* TASK TO COMPLETE: Could you retype the lines, starting with the first one and going on through the line that contains "v(63.75, 12.7) *", with both of those lines included?

* EXTRACTED RECORDS:
· · · · ·

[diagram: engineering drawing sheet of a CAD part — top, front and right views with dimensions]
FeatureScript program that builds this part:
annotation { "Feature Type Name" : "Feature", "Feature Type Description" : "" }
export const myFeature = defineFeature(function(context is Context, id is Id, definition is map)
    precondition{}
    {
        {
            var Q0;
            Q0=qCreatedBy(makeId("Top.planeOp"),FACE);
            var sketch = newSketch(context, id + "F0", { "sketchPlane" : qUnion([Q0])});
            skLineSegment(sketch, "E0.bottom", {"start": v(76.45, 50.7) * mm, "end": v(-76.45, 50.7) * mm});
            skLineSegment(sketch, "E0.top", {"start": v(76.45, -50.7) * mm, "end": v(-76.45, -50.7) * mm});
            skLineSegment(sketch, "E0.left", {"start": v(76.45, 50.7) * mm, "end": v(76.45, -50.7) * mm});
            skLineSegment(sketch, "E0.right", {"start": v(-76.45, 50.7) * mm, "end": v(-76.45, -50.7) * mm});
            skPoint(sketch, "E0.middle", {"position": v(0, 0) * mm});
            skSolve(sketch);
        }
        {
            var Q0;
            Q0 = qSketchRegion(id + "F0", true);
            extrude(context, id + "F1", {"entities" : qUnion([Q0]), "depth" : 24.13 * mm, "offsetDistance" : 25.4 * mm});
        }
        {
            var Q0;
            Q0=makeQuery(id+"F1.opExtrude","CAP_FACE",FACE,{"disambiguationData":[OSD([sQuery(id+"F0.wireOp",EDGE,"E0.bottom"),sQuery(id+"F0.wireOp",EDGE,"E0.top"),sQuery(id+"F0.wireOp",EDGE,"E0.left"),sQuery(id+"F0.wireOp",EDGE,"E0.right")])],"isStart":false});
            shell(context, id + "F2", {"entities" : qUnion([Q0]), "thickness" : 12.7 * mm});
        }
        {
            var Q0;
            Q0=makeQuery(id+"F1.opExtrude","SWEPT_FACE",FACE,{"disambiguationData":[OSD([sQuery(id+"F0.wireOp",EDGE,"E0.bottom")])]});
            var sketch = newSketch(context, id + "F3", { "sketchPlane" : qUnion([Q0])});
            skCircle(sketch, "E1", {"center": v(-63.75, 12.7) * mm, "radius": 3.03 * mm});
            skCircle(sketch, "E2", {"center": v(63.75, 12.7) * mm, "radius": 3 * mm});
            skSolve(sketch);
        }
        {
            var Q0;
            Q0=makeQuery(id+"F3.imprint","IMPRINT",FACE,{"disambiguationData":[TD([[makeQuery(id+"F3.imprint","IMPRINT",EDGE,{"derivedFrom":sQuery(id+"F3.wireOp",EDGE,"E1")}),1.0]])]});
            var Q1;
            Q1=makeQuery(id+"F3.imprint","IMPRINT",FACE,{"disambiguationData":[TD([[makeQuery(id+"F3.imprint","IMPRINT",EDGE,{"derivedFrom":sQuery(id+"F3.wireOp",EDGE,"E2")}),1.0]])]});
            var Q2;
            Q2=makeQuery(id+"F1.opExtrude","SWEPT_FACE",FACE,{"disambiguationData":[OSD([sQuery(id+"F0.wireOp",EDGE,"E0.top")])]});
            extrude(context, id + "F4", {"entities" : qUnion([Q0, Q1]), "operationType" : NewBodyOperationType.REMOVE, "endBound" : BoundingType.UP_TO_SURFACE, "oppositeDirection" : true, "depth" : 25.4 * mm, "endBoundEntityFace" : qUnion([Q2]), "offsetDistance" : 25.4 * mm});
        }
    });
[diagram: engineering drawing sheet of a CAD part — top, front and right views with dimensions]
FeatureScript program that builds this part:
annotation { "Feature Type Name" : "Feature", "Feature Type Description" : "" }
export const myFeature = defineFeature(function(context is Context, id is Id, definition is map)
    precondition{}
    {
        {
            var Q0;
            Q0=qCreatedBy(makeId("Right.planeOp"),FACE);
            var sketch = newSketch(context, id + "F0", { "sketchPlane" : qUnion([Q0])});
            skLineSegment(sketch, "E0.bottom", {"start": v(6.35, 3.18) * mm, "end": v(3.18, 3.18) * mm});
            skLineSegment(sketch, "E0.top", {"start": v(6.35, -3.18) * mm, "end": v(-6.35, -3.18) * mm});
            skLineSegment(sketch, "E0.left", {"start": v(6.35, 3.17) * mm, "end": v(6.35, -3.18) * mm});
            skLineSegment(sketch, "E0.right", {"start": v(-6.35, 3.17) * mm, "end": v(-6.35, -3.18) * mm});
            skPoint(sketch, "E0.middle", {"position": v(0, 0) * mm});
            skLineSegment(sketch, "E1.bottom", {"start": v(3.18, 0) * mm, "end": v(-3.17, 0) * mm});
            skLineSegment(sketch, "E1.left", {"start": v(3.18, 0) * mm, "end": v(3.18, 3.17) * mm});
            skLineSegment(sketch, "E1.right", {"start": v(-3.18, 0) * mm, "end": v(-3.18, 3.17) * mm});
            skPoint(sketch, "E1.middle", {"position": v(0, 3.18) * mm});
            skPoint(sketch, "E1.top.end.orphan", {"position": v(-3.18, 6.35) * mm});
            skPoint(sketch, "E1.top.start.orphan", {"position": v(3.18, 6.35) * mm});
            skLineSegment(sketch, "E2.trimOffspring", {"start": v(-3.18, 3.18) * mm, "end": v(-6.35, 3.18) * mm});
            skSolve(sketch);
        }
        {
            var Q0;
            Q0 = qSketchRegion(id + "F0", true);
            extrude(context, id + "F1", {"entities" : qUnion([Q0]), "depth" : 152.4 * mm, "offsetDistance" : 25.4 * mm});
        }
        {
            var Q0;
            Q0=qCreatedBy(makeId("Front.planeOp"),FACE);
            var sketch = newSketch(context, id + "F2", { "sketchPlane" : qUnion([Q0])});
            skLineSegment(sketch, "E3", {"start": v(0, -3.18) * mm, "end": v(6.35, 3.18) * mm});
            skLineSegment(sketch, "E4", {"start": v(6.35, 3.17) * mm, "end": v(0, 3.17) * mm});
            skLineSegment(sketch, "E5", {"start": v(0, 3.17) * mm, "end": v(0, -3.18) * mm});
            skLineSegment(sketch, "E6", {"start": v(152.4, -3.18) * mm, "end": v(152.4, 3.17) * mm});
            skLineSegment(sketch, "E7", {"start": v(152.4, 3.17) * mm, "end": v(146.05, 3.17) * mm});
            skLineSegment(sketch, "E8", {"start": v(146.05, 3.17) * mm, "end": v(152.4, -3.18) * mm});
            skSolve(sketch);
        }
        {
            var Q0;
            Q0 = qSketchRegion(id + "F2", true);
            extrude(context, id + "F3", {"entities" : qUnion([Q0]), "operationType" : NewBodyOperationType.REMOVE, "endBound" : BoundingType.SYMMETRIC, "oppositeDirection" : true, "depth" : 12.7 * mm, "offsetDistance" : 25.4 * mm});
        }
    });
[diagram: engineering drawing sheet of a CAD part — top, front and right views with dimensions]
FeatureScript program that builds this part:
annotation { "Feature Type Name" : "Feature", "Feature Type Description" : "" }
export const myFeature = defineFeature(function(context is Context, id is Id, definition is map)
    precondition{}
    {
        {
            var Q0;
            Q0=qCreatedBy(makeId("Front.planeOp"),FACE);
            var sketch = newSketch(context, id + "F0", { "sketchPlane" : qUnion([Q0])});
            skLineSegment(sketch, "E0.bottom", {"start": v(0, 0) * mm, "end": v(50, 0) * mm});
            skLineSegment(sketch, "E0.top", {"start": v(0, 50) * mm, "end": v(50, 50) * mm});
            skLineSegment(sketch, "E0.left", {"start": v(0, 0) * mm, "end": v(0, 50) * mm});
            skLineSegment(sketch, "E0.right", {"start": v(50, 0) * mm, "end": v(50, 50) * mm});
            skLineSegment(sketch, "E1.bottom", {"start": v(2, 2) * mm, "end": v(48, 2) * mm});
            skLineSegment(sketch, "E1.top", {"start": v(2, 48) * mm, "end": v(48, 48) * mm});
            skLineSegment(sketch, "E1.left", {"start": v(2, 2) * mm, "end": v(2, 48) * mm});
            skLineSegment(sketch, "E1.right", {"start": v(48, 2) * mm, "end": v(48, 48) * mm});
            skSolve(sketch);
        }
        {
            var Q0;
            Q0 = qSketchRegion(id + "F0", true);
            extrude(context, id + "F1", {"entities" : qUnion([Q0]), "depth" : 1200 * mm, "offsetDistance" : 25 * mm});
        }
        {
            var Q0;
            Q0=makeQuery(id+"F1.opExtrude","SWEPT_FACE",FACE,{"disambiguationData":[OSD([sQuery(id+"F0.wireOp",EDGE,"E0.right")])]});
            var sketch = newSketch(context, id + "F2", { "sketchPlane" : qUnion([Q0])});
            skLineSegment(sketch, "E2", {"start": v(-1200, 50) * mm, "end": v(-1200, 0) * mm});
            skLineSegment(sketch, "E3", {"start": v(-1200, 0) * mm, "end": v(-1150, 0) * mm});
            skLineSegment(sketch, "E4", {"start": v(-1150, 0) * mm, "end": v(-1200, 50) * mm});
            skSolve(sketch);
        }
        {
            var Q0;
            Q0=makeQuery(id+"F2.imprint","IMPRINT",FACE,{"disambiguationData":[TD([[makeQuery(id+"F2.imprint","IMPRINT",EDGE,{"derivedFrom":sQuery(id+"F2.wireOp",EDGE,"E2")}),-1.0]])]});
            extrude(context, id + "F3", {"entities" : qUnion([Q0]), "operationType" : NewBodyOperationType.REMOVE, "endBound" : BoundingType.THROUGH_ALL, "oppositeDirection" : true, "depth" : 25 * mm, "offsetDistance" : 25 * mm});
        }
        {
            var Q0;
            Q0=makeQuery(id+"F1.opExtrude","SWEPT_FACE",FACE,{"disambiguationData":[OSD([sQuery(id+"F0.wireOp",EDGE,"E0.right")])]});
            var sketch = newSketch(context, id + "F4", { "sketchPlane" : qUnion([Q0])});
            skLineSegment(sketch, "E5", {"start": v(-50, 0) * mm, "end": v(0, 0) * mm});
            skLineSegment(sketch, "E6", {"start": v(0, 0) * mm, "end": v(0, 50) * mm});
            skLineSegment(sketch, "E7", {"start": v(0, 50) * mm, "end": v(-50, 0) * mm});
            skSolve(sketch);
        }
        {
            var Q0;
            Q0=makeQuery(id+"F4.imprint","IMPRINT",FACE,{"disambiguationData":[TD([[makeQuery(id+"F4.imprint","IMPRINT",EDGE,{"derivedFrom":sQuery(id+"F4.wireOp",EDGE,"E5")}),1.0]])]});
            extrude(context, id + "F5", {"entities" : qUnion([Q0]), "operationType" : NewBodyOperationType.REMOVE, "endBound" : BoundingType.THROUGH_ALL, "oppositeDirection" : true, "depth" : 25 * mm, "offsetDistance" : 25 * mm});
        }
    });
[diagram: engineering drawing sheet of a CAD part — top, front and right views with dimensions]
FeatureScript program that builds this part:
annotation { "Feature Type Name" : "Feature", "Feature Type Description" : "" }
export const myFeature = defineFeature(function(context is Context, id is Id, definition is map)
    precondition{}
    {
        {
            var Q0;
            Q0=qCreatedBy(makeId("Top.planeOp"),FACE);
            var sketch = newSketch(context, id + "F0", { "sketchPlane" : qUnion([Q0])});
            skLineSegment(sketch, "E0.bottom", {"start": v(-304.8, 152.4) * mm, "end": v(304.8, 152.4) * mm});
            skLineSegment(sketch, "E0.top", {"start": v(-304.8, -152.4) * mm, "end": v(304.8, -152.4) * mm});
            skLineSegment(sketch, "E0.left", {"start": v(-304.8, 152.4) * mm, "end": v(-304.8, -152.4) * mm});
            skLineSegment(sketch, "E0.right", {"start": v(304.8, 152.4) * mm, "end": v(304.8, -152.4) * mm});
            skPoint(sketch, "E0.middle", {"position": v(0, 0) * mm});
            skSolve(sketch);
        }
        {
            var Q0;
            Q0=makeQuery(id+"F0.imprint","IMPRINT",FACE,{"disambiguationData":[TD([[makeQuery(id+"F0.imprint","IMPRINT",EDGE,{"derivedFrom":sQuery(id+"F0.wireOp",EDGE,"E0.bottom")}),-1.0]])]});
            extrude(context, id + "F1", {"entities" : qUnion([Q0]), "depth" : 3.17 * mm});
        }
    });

· · · · ·

* WRITTEN REPLY:
[diagram: engineering drawing sheet of a CAD part — top, front and right views with dimensions]
FeatureScript program that builds this part:
annotation { "Feature Type Name" : "Feature", "Feature Type Description" : "" }
export const myFeature = defineFeature(function(context is Context, id is Id, definition is map)
    precondition{}
    {
        {
            var Q0;
            Q0=qCreatedBy(makeId("Top.planeOp"),FACE);
            var sketch = newSketch(context, id + "F0", { "sketchPlane" : qUnion([Q0])});
            skLineSegment(sketch, "E0.bottom", {"start": v(76.45, 50.7) * mm, "end": v(-76.45, 50.7) * mm});
            skLineSegment(sketch, "E0.top", {"start": v(76.45, -50.7) * mm, "end": v(-76.45, -50.7) * mm});
            skLineSegment(sketch, "E0.left", {"start": v(76.45, 50.7) * mm, "end": v(76.45, -50.7) * mm});
            skLineSegment(sketch, "E0.right", {"start": v(-76.45, 50.7) * mm, "end": v(-76.45, -50.7) * mm});
            skPoint(sketch, "E0.middle", {"position": v(0, 0) * mm});
            skSolve(sketch);
        }
        {
            var Q0;
            Q0 = qSketchRegion(id + "F0", true);
            extrude(context, id + "F1", {"entities" : qUnion([Q0]), "depth" : 24.13 * mm, "offsetDistance" : 25.4 * mm});
        }
        {
            var Q0;
            Q0=makeQuery(id+"F1.opExtrude","CAP_FACE",FACE,{"disambiguationData":[OSD([sQuery(id+"F0.wireOp",EDGE,"E0.bottom"),sQuery(id+"F0.wireOp",EDGE,"E0.top"),sQuery(id+"F0.wireOp",EDGE,"E0.left"),sQuery(id+"F0.wireOp",EDGE,"E0.right")])],"isStart":false});
            shell(context, id + "F2", {"entities" : qUnion([Q0]), "thickness" : 12.7 * mm});
        }
        {
            var Q0;
            Q0=makeQuery(id+"F1.opExtrude","SWEPT_FACE",FACE,{"disambiguationData":[OSD([sQuery(id+"F0.wireOp",EDGE,"E0.bottom")])]});
            var sketch = newSketch(context, id + "F3", { "sketchPlane" : qUnion([Q0])});
            skCircle(sketch, "E1", {"center": v(-63.75, 12.7) * mm, "radius": 3.03 * mm});
            skCircle(sketch, "E2", {"center": v(63.75, 12.7) * mm, "radius": 3 * mm});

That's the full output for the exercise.